Numerical simulation of ram extrusion in short-fiber-reinforced fresh cementitious composites

Abstract

A series of ram extrusion tests was carried out on a short-fiber-reinforced, semisolid, fresh cementitious composite. An elastoviscoplastic constitutive model is proposed for the extrudable fresh cementitious composite. It features the associative flow rule, a nonlinear strain rate-hardening law, and the von Mises yield criterion. The model is then implemented in ANSYS/LS-DYNA explicit finite element code.

Various ram extrusion processes of the fresh cementitious composite were simulated. It has been found that the extrusion load versus imposed displacement predictions agree well with the experimental results. The fresh paste flow, through the die entry and the die-land, is then interpreted in light of the evolution of the deformation and distribution of state variables, mainly based on numerical results and the ram extrusion mechanism.

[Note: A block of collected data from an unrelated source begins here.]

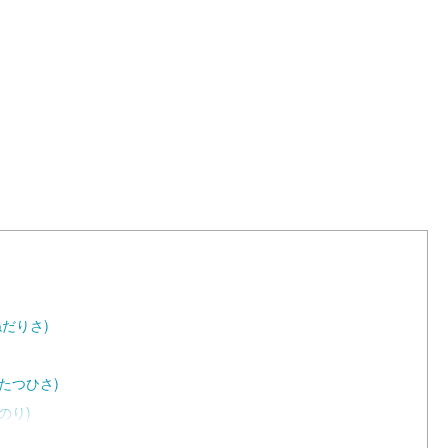
ねだりさ)
たつひさ)
のり)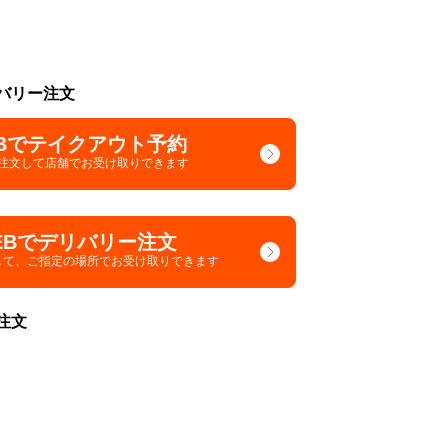
バリー注文
Bでテイクアウト予約
で注文して
店舗でお受け取りできます
EBでデリバリー注文
して、
ご指定の場所でお受け取りできます
注文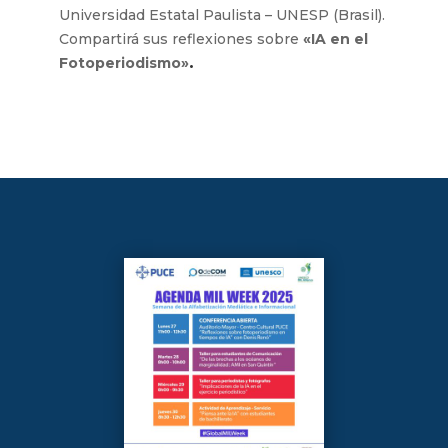
Universidad Estatal Paulista – UNESP (Brasil).
Compartirá sus reflexiones sobre
«IA en el
.
Fotoperiodismo»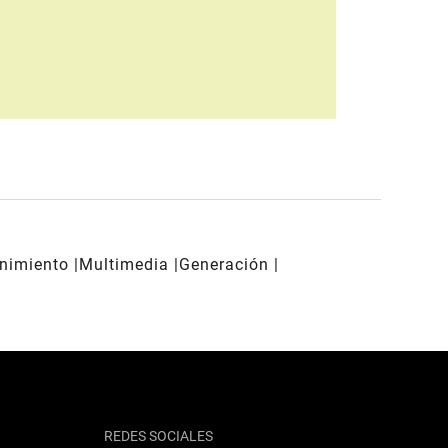
enimiento
Multimedia
Generación
REDES SOCIALES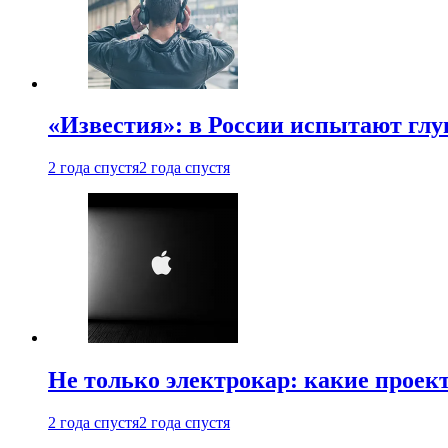
«Известия»: в России испытают глу
2 года спустя
2 года спустя
Не только электрокар: какие проек
2 года спустя
2 года спустя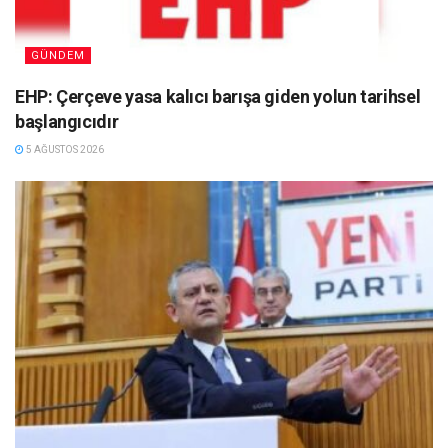
GÜNDEM
EHP: Çerçeve yasa kalıcı barışa giden yolun tarihsel
başlangıcıdır
5 AĞUSTOS 2026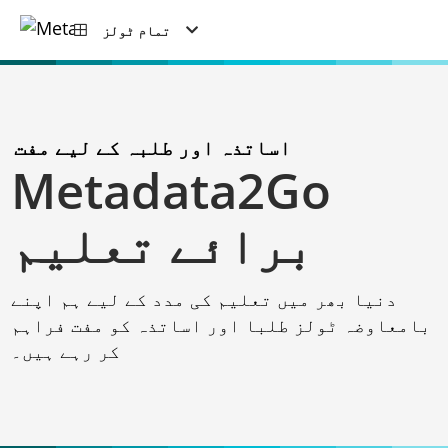
تمام ٹولز
اساتذہ اور طلبہ کے لیے مفت
Metadata2Go
برائے تعلیم
دنیا بھر میں تعلیم کی مدد کے لیے ہم اپنے
بامعاوضہ ٹولز طلبا اور اساتذہ کو مفت فراہم
کر رہے ہیں۔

The effects of extrusion ratio and extrusion velocity on extrusion load are also investigated, based on the mechanical properties of the fresh cementitious composite. The study indicates that the numerical procedure established, together with the constitutive model proposed, is applicable for describing ram extrusion of short-fiber-reinforced fresh cementitious composites, which might provide a numerical rheometric tool from which ram extrusion of elastoviscoplastic paste-like materials can be examined and quantified.